The answer to the question is none. Given the classic appearance of the rash, the diagnosis of Lyme disease can be made and the patient treated accordingly. Given that he previously had a positive Lyme IgM and IgG, repeating his serology now will not be helpful because it would be unknown whether any positive bands were related to the previous or to the current infection. The patient was treated with 14 days of oral doxycycline, and he fully recovered.

Lyme disease results from infection with Borrelia burgdorferi, a spirochete that is inoculated directly into the skin by ticks that are part of the Ixodes ricinus complex. The disease incidence parallels the distribution of the vectors and is endemic to regions of North America, Europe, and Asia. There are some differences in the specific Borrelia genospecies that are found in these varied geographic regions, resulting in important differences in clinical presentation and treatment preferences. For clarity, this article is focused on B burgdorferi sensu stricto, the only genospecies found in the United States.The Centers for Disease Control and Prevention (CDC) estimates that approximately 300,000 new cases of Lyme disease occur in the United States each year.[1]

The clinical manifestations of Lyme disease result from active infection and/or immunopathogenic responses to infection and involve 3 distinct stages of disease:

  1. Early localized disease;

  2. Early disseminated disease; and

  3. Late Lyme disease.

Approximately 50% of patients with early localized disease who do not receive antibiotic treatment will progress to disseminated disease. However, all stages of disease are curable with appropriate antibiotic therapy.

B burgdorferi shows a distinct predilection for the skin, heart, central nervous system, and joints. In early localized infection, patients typically present 3-32 days after the tick bite with erythema migrans (EM), a pathognomonic rash that is characterized by an erythematous rash with a central clearing (bull's-eye rash). Because the small, nymphal form of the tick is generally responsible for transmission of disease to humans, most patients do not recall the tick bite. The EM rash occurs at the site of the tick bite, although about 20% of people do not develop a rash.

Early vs Late Lyme Disease

In early disseminated disease, patients present days to weeks after the onset of EM with extracutaneous manifestations caused by the hematogenous spread of B burgdorferi. Patients often present with a nonspecific febrile illness characterized by lethargy and fatigue or secondary EM lesions (40% of patients).[2] Approximately 15% of untreated patients develop neurologic manifestations,[2] including cranial neuropathy (most often involving cranial nerve VII and resulting in a Bell palsy), meningitis, elevated intracranial pressure in the absence of pleocytosis (pseudotumor cerebri), subtle encephalitis, and/or myelitis. Cardiac involvement, most commonly including any degree of atrioventricular block, affects 8% of patients.[2] Intermittent and migratory musculoskeletal pain affecting 1-2 locations is common at this stage of disease.

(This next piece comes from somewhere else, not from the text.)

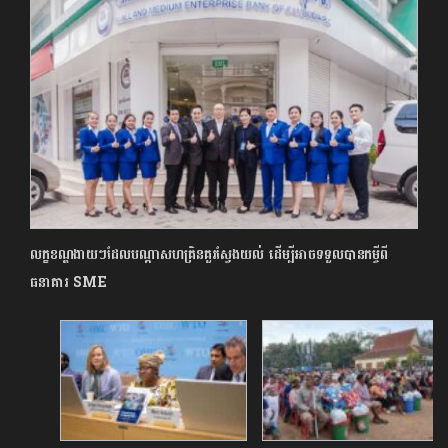
លក្ខខណ្ឌងាយៗដែលបណ្តាសហគ្រិនគួរស្វែងយល់ ដើម្បីអាចទទួលបានកម្ចីពី
ធនាគារ SME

Late Lyme disease occurs months to years after the initial tick bite and may be the first presentation of Lyme disease in some patients. In the United States, approximately 60% of patients[2] with Lyme disease who do not receive antibiotic therapy develop oligoarticular arthritis in large joints, often the knees. These episodes typically last weeks to months in a given joint, although a small percentage of patients develops persistent arthritis that results in long-term damage to the joint. Chronic neurologic symptoms, although rare, have been described and generally presents as a subtle encephalopathy affecting sleep, memory, and/or mood.